WELLNESS WORKBENCH
DECEMBER 2025

Stress Less: Mental Health Tips for the Holidays
December Focus: Seasonal Affective Disorder & Holiday Stress Awareness
The holiday season can be full of joy—but it can also bring stress, pressure, and tough emotions. For construction workers balancing long hours, family expectations, and cold winter days, the season sometimes feels more draining than uplifting.
This December, we’re shining a light on ways to manage holiday stress, cope with loneliness or grief, and find support when you need it.
Managing Stress and Expectations
It’s easy to get overwhelmed trying to do it all. Remember: your time, energy, and money are limited—don’t stretch yourself too thin.

- Set realistic expectations: Focus on what really matters to you and your family, not on “perfect” holidays.
- Plan Breaks: Even five minutes of quiet can lower stress. Take a walk, listen to music, or just breathe.
- Stick to routines when possible: Regular sleep, meals, and movement keep your body and mind balanced.
- Say no when needed: It’s okay to skip an event or scale back plans to protect your well-being.
Coping with Loneliness or Grief
The holidays can be especially hard if you’re missing loved ones or spending the season apart from family.

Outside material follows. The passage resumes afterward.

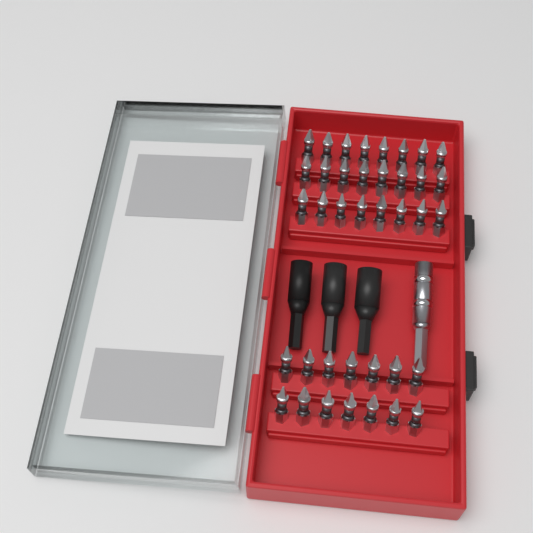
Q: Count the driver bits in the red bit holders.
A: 38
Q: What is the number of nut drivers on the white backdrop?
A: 3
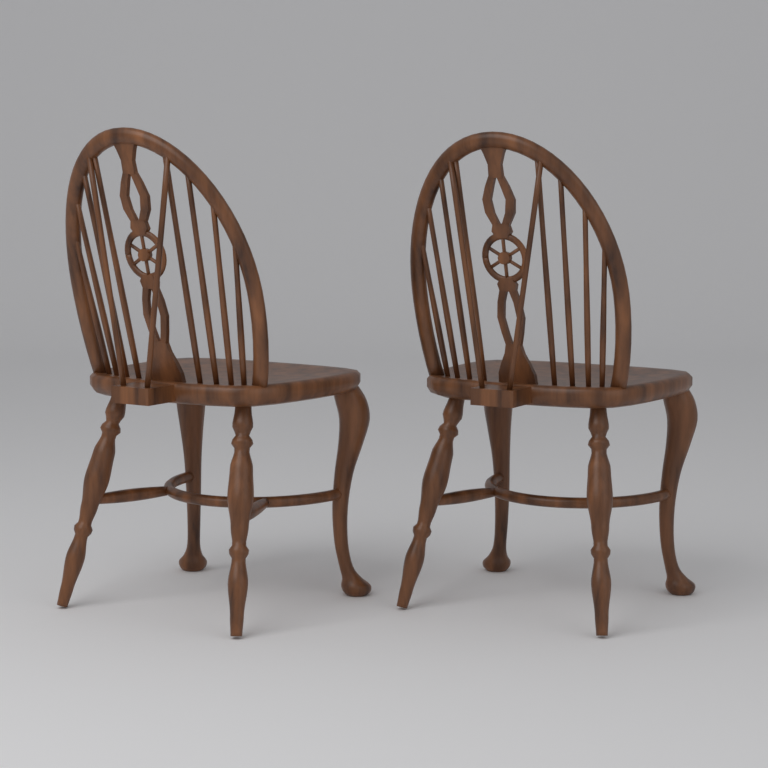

- Acknowledge your feelings: It’s okay to feel sad, lonely, or overwhelmed.
- Reach out: Call a friend, coworker, or family member. Even a quick check-in can help you feel connected.
- Honor traditions—or create new ones: Light a candle, share a memory, or start a new tradition that feels meaningful.
- Give back: Volunteering or helping others can ease loneliness and bring a sense of purpose.
Seasonal Affective Disorder (SAD)
Shorter days and less sunlight can trigger Seasonal Affective Disorder—a type of depression that happens in the winter.

- Signs Include:
- Low energy or constant fatigue
- Difficulty concentrating
- Loss of interest in activities
- Change in sleep or appetite
- Who is at risk:
- Gender: women experience symptoms more often than men
- Location: Living farther from the equator, where winter days are shorter
- Genetics & biology: A personal or family history of depression or bipolar disorder, as well as traits like light skin, blue or light-colored eyes, or sensitivity to changes in sunlight.
- Age: Younger adults are more commonly affected.
- What helps:
- Get sunlight when possible—take breaks outdoors, even in the cold.
- Stay active—movement boosts mood and energy
- Talk to your doctor if symptoms persist—treatments like light therapy or counseling can make a big difference
Resources for Support
You don’t have to carry holiday stress alone.

- Talk to your doctor: Share how you’re feeling, physically and mentally.
- Lean on your crew: Coworkers and friends can provide support and perspective
- Hotlines:
- 988 Suicide & Crisis Lifeline – Available 24/7 if you’re in crisis or need to talk.
- SAMHSA Helpline (1-800-662-4357) – Free, confidential treatment referral and support.
Quick Builder’s Stress-Relief Checklist
You don’t have to carry holiday stress alone.

- Take small breaks to reset during the day
- Stay active—even a 10-minute walk helps
- Keep realistic expectations for the holiday
- Reach out if you’re feeling down or overwhelmed
Bottom Line: The holidays aren’t about perfection—they’re about connection and balance. Taking small steps to manage stress and care for your mental health will help you finish the year stronger, safer, and healthier—on the job and at home.